Prime Minister Says New Zealand Will Ban Semiautomatic Weapons After Mosque Shootings

Jacinda Ardern gun ban

Christchurch mosque shootings: New Zealand bans the sale of all semi-automatic rifles

Military style semi-automatics and assault rifles will be banned in New Zealand under stronger new gun laws announced today, Prime Minister Jacinda Ardern says.

Ardern said that New Zealand was in shock and informed Khan of immediate actions taken after the attack including the banning of all military style semi and automatic guns and assault rifles.

New Zealand Prime Minister Jacinda Ardern speaks to journalists during a press conference at the Justice Precinct in Christchurch on March 20, 2019. "Now, our laws will too", she said.

"All semi-automatic weapons used during the terrorist attack on Friday 15 March will be banned".

Ardern said the sales ban was effective immediately to prevent stockpiling and would be followed by a complete ban on the weapons after new laws were rushed through.

The woman is believed to be connected to the shootings but she's still alive, said Det.
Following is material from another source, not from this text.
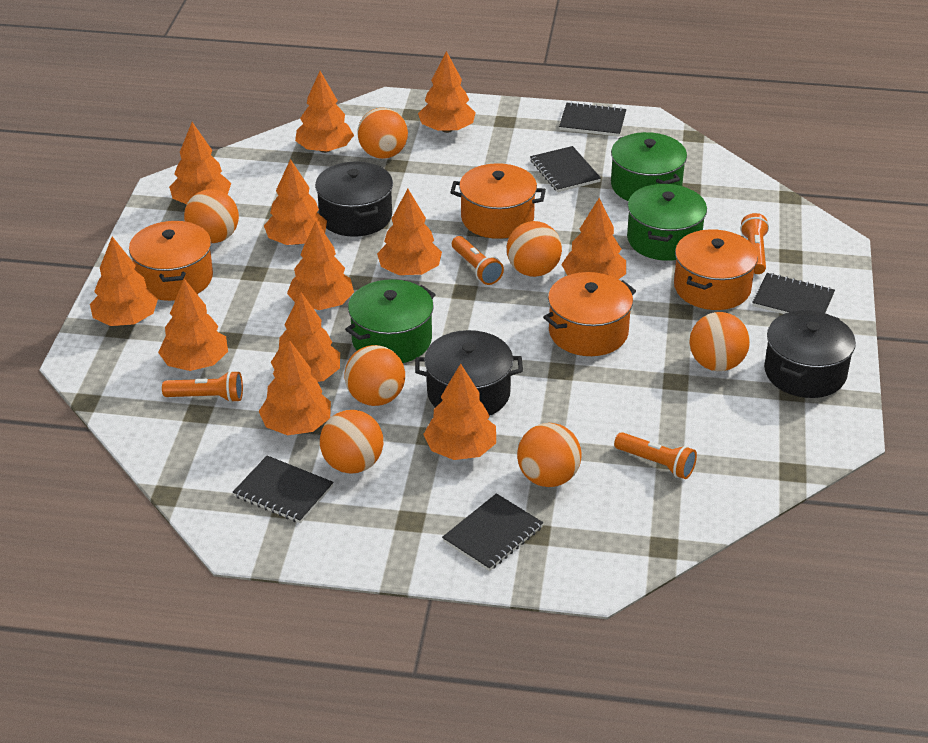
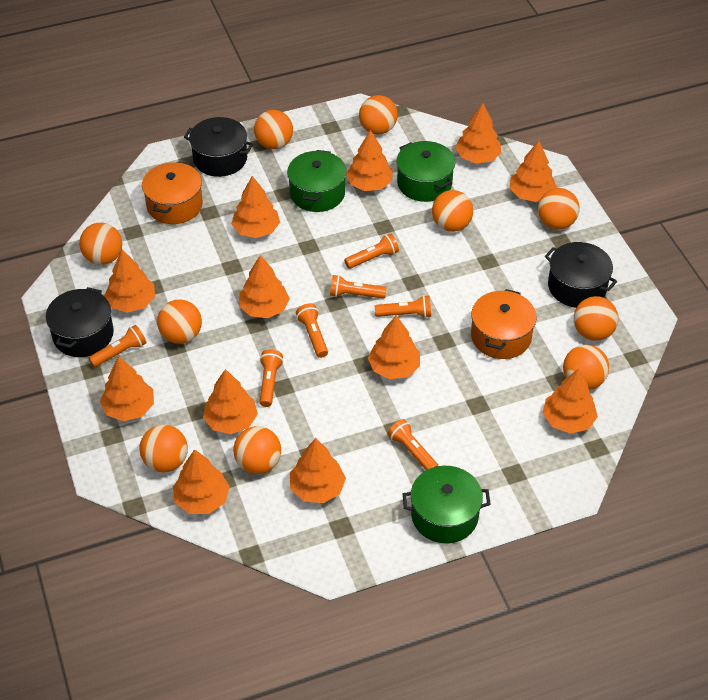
black notebook: [233,456,334,523] [442,493,543,571] [530,146,601,192] [559,102,626,137] [752,273,835,314] = 5 -> none = 0
orange ball: [184,189,239,243] [320,410,383,474] [344,345,405,406] [357,108,408,159] [507,221,562,277] [517,423,582,487] [689,312,750,371] = 7 -> [79,223,122,265] [139,425,188,472] [157,299,202,344] [233,426,281,474] [254,110,293,149] [359,95,398,135] [432,190,473,232] [538,188,580,230] [563,345,609,390] [574,296,618,341] = 10
orange flashlight: [162,371,243,403] [452,236,504,285] [614,432,697,479] [740,213,769,274] = 4 -> [89,325,146,367] [260,349,283,407] [296,304,328,358] [330,275,386,299] [344,233,399,269] [375,295,431,318] [388,419,438,470] = 7
orange pot: [129,221,213,301] [450,163,546,239] [543,272,636,356] [674,229,758,310] = 4 -> [142,161,203,224] [471,289,537,359] = 2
The gunman used semi-automatic AR-15 rifles, with large magazines, and shotguns.

The New Zealand Police reports approximately 1.2 million guns in the country, and Arden estimated that buying them back, as the Cabinet has directed, could cost the country as much as $100 million to $200 million.
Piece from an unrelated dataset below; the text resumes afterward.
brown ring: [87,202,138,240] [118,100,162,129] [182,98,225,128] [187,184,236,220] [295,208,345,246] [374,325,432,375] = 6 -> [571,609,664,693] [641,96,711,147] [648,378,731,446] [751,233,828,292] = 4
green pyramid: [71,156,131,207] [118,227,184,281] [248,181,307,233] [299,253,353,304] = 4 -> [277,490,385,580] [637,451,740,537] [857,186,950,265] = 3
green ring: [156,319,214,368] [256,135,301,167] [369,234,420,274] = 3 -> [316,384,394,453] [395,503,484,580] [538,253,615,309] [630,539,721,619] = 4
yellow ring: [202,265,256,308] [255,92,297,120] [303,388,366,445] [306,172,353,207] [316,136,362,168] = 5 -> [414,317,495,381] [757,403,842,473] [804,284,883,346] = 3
The government said the police and military would be exempt as would businesses carrying out professional pest control.

New Zealand police have admitted a mistake meant they charged the man arrested over the Christchurch mosque shootings with killing someone who is still alive.

After Australia implemented a similar ban, the country destroyed more than a million weapons, and additional gun buybacks and amnesties have been conducted since.
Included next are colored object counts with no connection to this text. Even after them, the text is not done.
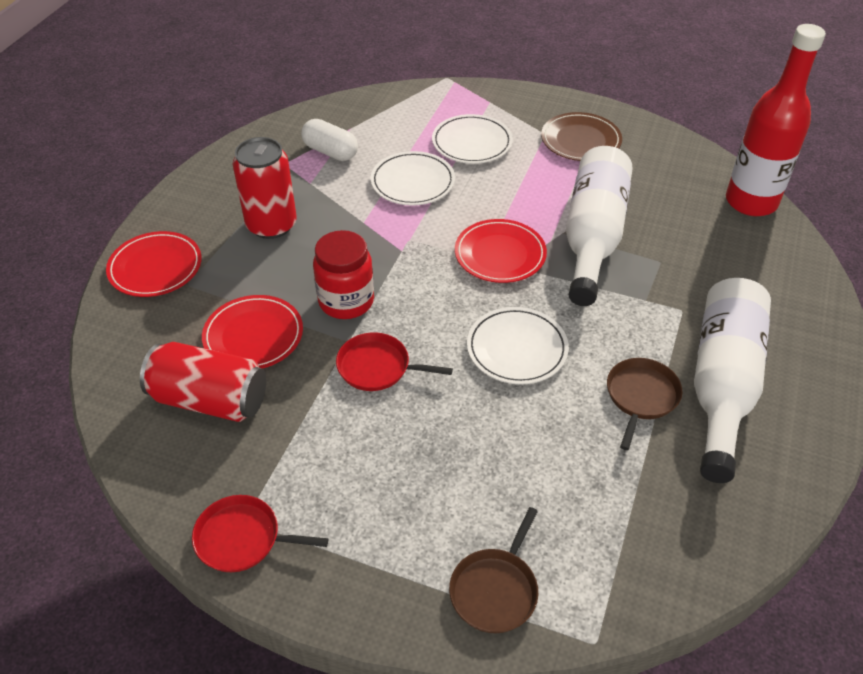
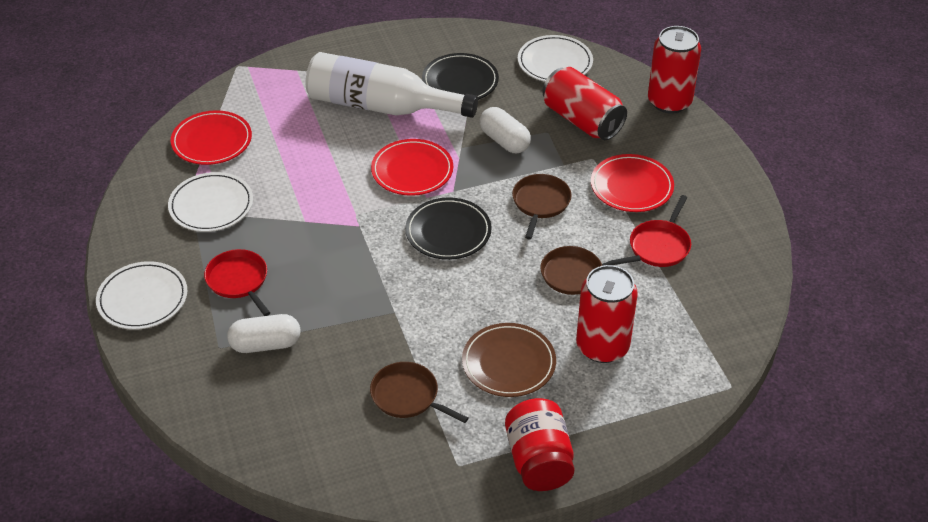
black plate: none = 0 -> [405,197,491,260] [422,53,499,100] = 2
brown pan: [449,507,538,633] [607,358,682,450] = 2 -> [370,362,469,423] [512,174,572,239] [540,246,641,295] = 3
red bottle: [726,24,826,216] = 1 -> none = 0
red can: [140,342,266,422] [233,137,297,239] = 2 -> [542,67,627,140] [576,265,638,363] [648,26,701,114] = 3
white bottle: [566,146,633,306] [694,278,771,483] = 2 -> [306,52,478,118] = 1
white capsule: [301,119,358,161] = 1 -> [227,314,301,353] [480,107,531,153] = 2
Ms Lee says these handguns are much easier to hide than their longarm equivalents, are often used in drive-by shootings, and are the most commonly used gun in United States mass shootings.

"This will not be popular among some of our members", security spokesperson Miles Anderson said.

Addressing other world leaders in an interview this week, Ardern said white nationalism must be confronted "where it exists", and nations must make sure they "never create an environment where it can flourish".

But Ardern's dignity and steel has now proven her detractors wrong, and shown that running her country is a challenge she's more than qualified to handle.

Farming lobby group Federated Farmers said it backed the decision.

"So I'm quite happy to hand mine over".

Nada Tawfeek, who buried her father-in-law killed in the attacks, Hussein Moustafa, on Thursday, welcomed the ban. "I can assure people that there is no point in applying for such a permit", she said.

The first victims were buried on Wednesday and burials continued on Thursday, with the funeral of a school boy.

If the mosque is not ready, the Friday prayers will be held across the road in the spacious Hagley Park. The call to prayer will telecast nationally.

Police Commissioner Mike Bush said investigators were trying to conclude their work at the two mosques.

Both mosques attacked, the Al Noor and nearby Linwood mosque, plan to be reopened.

Most victims were migrants or refugees from countries such as Pakistan, India, Malaysia, Indonesia, Turkey, Somalia, Afghanistan and Bangladesh.

Brandon Tarrant, 28, is accused of one count of murder and is expected to face more charges.

Out of a total of 50 people injured, 29 are still hospitalized, of which nine remain in serious condition, including a 4-year-old girl who was transferred to Auckland on the North Island earlier this week.